Lacking spit may not sound like a big deal, but the condition does more than make your throat dry and lips chapped. "Saliva is one of our body's defense systems," says Thomas Oates, DMD, PhD, assistant dean of clinical research and vice chair of the Department of Periodontics at the University of Texas Health Science Center at San Antonio Dental School. "It protects the gums from getting infected." Less saliva means less protection for the teeth against acid and plaque, which leads to tooth decay.

This is compounded if you eat often: "There's a lot of research that suggests frequency of eating can be a problem," Oates says, though he notes that there's no research directly linking diabetes to an increased risk of cavities. Eating glucose or candy to treat lows won't necessarily up your cavity count, but eating those foods often can. (If you're eating frequently to treat low blood glucose, however, talk to your doctor about ways to adjust your treatment and limit the number of lows.)

People with diabetes are more likely to have root decay, too. Receding gums, a problem that happens with age and gum disease, can expose a tooth's root and leave an opening for decay.

To stimulate the cleansing effects of saliva at times when you can't brush or rinse your mouth with water, try chewing sugar-free gum or candy. And take healthy-mouth steps to prevent decay. For starters, get rid of plaque by brushing twice a day with a fluoride toothpaste, floss daily, and get regular teeth cleanings (usually every six months), when a dental hygienist will scrape plaque from your teeth.

Slower Healing

It makes sense that if diabetes slows wound healing in foot ulcers, for instance, the same would be true for the mouth. But oral wounds typically don't face the same problems as elsewhere in the body because the mouth has lots of blood flow and possibly because saliva helps fight infection.

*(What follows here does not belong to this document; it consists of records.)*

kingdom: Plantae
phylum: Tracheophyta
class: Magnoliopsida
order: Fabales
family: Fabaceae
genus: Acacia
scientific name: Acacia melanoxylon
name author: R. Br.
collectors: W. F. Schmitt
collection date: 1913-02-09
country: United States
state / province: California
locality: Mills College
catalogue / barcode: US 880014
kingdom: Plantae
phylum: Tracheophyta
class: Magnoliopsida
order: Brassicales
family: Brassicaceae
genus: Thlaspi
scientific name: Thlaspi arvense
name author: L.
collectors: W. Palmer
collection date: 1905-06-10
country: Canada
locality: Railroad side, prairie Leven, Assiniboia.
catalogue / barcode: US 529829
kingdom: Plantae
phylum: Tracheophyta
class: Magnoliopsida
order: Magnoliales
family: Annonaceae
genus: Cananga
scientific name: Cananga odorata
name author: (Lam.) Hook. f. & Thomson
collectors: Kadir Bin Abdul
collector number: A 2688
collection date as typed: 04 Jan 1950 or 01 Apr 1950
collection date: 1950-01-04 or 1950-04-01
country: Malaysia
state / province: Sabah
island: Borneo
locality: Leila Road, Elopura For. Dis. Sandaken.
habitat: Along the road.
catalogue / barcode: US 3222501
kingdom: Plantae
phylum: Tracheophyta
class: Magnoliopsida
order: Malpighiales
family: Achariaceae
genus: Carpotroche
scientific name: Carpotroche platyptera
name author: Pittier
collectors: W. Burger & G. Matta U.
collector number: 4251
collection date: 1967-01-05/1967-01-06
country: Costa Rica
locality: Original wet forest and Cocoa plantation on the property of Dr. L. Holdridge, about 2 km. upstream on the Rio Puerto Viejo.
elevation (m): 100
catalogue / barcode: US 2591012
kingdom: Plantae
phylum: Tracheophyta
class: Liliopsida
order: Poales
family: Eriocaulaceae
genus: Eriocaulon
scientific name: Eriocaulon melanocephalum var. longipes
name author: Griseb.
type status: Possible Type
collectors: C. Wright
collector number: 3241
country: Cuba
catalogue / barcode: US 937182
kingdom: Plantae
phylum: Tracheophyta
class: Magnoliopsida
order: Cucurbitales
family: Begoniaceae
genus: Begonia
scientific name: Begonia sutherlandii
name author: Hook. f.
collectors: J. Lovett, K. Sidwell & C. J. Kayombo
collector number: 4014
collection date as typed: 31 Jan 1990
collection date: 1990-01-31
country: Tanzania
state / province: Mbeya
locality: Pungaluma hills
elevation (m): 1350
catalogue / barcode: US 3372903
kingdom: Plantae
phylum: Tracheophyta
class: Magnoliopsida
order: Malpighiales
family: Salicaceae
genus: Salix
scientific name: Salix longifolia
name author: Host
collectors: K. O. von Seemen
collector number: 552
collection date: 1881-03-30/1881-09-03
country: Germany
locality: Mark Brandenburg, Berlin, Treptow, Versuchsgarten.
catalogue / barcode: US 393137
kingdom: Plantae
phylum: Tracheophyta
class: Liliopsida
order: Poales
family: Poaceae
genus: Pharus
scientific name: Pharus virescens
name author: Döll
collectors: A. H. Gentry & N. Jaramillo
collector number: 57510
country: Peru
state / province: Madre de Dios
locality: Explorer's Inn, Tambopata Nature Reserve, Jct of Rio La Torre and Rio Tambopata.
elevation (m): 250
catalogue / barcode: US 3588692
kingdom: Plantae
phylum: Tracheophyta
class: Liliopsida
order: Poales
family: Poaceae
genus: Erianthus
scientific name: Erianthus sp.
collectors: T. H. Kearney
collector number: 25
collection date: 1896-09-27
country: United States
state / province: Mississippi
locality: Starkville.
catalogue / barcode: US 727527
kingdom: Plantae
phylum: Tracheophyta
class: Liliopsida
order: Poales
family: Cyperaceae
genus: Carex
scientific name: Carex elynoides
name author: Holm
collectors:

The same isn't true of healing from dental surgery. For the past six years, Oates has studied the effects of dental implants in people with diabetes and has found that they have delayed healing of the bone around the implant compared with people without diabetes.

Though the link between slow healing from dental surgery and diabetes is still being investigated, you can better your chances of a quick recovery by making sure your blood glucose is well controlled. In the end, you play a large role in preventing potential oral complications of diabetes, so take the time to keep your glucose in line and your mouth minty fresh.

Did You Know?

Acidic drinks such as soda, energy drinks, and water with lemon erode the surface of the tooth, called enamel, which can lead to decay. Instead of letting acid from drinks sit on your teeth, rinse your mouth with plain water.

Good to Know

Though uncontrolled diabetes can result in oral health problems, a single episode of high or low blood glucose won't harm your teeth.

How to Floss

  1. With floss between two teeth, curve the floss into a C shape so it's snug against one tooth.
  2. Rub floss up and down against the tooth and into the space between the tooth and gum.
  3. Repeat with the other tooth before moving on to the next gap between teeth.

Brushing Tip

Experts recommend brushing for at least two minutes, concentrating on each individual tooth, including the surrounding gum.

Q & A

Do I have to brush each time I treat a low with glucose?

Nope, but it's smart to rinse your mouth with water and/or chew sugar-free gum or candy. Doing so will stimulate the saliva that protects teeth.

Did You Know?

Acidic drinks such as soda, energy drinks, and water with lemon erode the surface of the tooth, called enamel, which can lead to decay. Instead of letting acid from drinks sit on your teeth, rinse your mouth with plain water.